(Data items)
+ + + + + + +
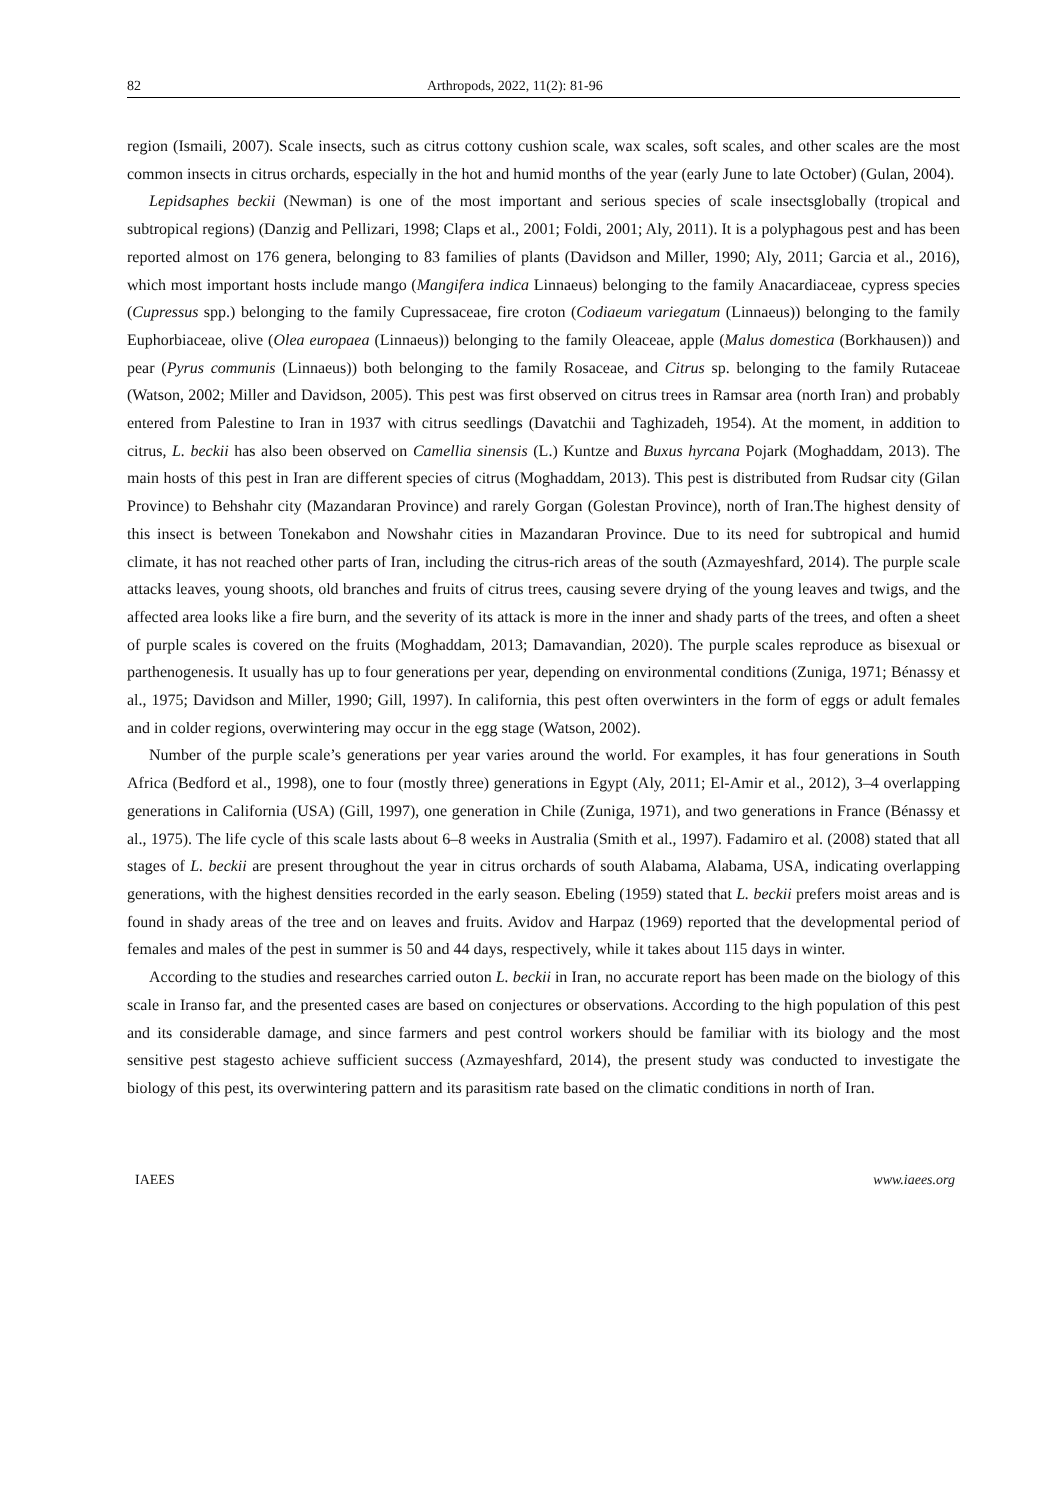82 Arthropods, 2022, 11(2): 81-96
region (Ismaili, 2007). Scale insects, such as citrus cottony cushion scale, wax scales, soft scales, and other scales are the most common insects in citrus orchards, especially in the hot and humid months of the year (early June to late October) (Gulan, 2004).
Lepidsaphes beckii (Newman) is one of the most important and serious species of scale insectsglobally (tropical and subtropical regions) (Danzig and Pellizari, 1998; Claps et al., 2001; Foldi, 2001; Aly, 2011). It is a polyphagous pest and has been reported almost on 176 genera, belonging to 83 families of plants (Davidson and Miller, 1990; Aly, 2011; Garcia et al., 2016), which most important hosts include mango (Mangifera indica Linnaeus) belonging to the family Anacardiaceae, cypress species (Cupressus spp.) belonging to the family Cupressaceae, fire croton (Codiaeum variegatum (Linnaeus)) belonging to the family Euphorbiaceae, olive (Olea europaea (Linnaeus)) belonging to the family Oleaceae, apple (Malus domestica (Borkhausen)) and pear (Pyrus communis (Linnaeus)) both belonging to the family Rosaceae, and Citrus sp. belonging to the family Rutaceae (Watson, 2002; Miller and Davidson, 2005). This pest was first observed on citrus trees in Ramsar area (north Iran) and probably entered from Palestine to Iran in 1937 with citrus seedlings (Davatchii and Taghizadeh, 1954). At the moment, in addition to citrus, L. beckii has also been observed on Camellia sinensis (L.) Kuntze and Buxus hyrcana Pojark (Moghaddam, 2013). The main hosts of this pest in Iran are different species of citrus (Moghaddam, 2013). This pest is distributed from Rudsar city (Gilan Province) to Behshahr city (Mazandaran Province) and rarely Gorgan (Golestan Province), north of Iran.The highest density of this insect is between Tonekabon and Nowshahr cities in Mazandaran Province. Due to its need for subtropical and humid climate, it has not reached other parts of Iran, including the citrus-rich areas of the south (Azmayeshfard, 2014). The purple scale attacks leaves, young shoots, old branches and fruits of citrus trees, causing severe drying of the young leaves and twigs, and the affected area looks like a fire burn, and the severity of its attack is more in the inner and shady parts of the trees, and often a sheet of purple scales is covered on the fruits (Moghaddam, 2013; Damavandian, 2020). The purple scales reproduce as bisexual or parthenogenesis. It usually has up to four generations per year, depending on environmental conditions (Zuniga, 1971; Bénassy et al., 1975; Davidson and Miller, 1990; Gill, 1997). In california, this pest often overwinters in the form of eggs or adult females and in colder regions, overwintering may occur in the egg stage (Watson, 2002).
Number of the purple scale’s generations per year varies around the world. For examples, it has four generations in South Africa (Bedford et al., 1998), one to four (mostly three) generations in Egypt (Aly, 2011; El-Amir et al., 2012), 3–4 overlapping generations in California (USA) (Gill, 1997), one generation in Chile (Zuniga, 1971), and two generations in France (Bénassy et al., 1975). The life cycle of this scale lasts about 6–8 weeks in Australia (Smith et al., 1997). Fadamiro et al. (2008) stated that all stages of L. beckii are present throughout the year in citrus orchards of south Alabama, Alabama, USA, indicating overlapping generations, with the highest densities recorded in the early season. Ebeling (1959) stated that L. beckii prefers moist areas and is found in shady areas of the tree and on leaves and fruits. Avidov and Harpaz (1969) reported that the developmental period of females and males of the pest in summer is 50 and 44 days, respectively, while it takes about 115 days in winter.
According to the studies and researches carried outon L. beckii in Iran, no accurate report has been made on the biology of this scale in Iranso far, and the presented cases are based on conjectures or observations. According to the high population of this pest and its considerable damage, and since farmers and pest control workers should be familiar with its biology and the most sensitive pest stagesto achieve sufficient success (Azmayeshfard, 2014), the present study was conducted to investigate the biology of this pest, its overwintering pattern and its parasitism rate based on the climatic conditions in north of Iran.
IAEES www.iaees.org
+ + + + + + +
What the task asks -> Output every entry verbatim. Pictures do not belong in the copy.

Task response ->
82 Arthropods, 2022, 11(2): 81-96
region (Ismaili, 2007). Scale insects, such as citrus cottony cushion scale, wax scales, soft scales, and other scales are the most common insects in citrus orchards, especially in the hot and humid months of the year (early June to late October) (Gulan, 2004).
Lepidsaphes beckii (Newman) is one of the most important and serious species of scale insectsglobally (tropical and subtropical regions) (Danzig and Pellizari, 1998; Claps et al., 2001; Foldi, 2001; Aly, 2011). It is a polyphagous pest and has been reported almost on 176 genera, belonging to 83 families of plants (Davidson and Miller, 1990; Aly, 2011; Garcia et al., 2016), which most important hosts include mango (Mangifera indica Linnaeus) belonging to the family Anacardiaceae, cypress species (Cupressus spp.) belonging to the family Cupressaceae, fire croton (Codiaeum variegatum (Linnaeus)) belonging to the family Euphorbiaceae, olive (Olea europaea (Linnaeus)) belonging to the family Oleaceae, apple (Malus domestica (Borkhausen)) and pear (Pyrus communis (Linnaeus)) both belonging to the family Rosaceae, and Citrus sp. belonging to the family Rutaceae (Watson, 2002; Miller and Davidson, 2005). This pest was first observed on citrus trees in Ramsar area (north Iran) and probably entered from Palestine to Iran in 1937 with citrus seedlings (Davatchii and Taghizadeh, 1954). At the moment, in addition to citrus, L. beckii has also been observed on Camellia sinensis (L.) Kuntze and Buxus hyrcana Pojark (Moghaddam, 2013). The main hosts of this pest in Iran are different species of citrus (Moghaddam, 2013). This pest is distributed from Rudsar city (Gilan Province) to Behshahr city (Mazandaran Province) and rarely Gorgan (Golestan Province), north of Iran.The highest density of this insect is between Tonekabon and Nowshahr cities in Mazandaran Province. Due to its need for subtropical and humid climate, it has not reached other parts of Iran, including the citrus-rich areas of the south (Azmayeshfard, 2014). The purple scale attacks leaves, young shoots, old branches and fruits of citrus trees, causing severe drying of the young leaves and twigs, and the affected area looks like a fire burn, and the severity of its attack is more in the inner and shady parts of the trees, and often a sheet of purple scales is covered on the fruits (Moghaddam, 2013; Damavandian, 2020). The purple scales reproduce as bisexual or parthenogenesis. It usually has up to four generations per year, depending on environmental conditions (Zuniga, 1971; Bénassy et al., 1975; Davidson and Miller, 1990; Gill, 1997). In california, this pest often overwinters in the form of eggs or adult females and in colder regions, overwintering may occur in the egg stage (Watson, 2002).
Number of the purple scale’s generations per year varies around the world. For examples, it has four generations in South Africa (Bedford et al., 1998), one to four (mostly three) generations in Egypt (Aly, 2011; El-Amir et al., 2012), 3–4 overlapping generations in California (USA) (Gill, 1997), one generation in Chile (Zuniga, 1971), and two generations in France (Bénassy et al., 1975). The life cycle of this scale lasts about 6–8 weeks in Australia (Smith et al., 1997). Fadamiro et al. (2008) stated that all stages of L. beckii are present throughout the year in citrus orchards of south Alabama, Alabama, USA, indicating overlapping generations, with the highest densities recorded in the early season. Ebeling (1959) stated that L. beckii prefers moist areas and is found in shady areas of the tree and on leaves and fruits. Avidov and Harpaz (1969) reported that the developmental period of females and males of the pest in summer is 50 and 44 days, respectively, while it takes about 115 days in winter.
According to the studies and researches carried outon L. beckii in Iran, no accurate report has been made on the biology of this scale in Iranso far, and the presented cases are based on conjectures or observations. According to the high population of this pest and its considerable damage, and since farmers and pest control workers should be familiar with its biology and the most sensitive pest stagesto achieve sufficient success (Azmayeshfard, 2014), the present study was conducted to investigate the biology of this pest, its overwintering pattern and its parasitism rate based on the climatic conditions in north of Iran.
IAEES www.iaees.org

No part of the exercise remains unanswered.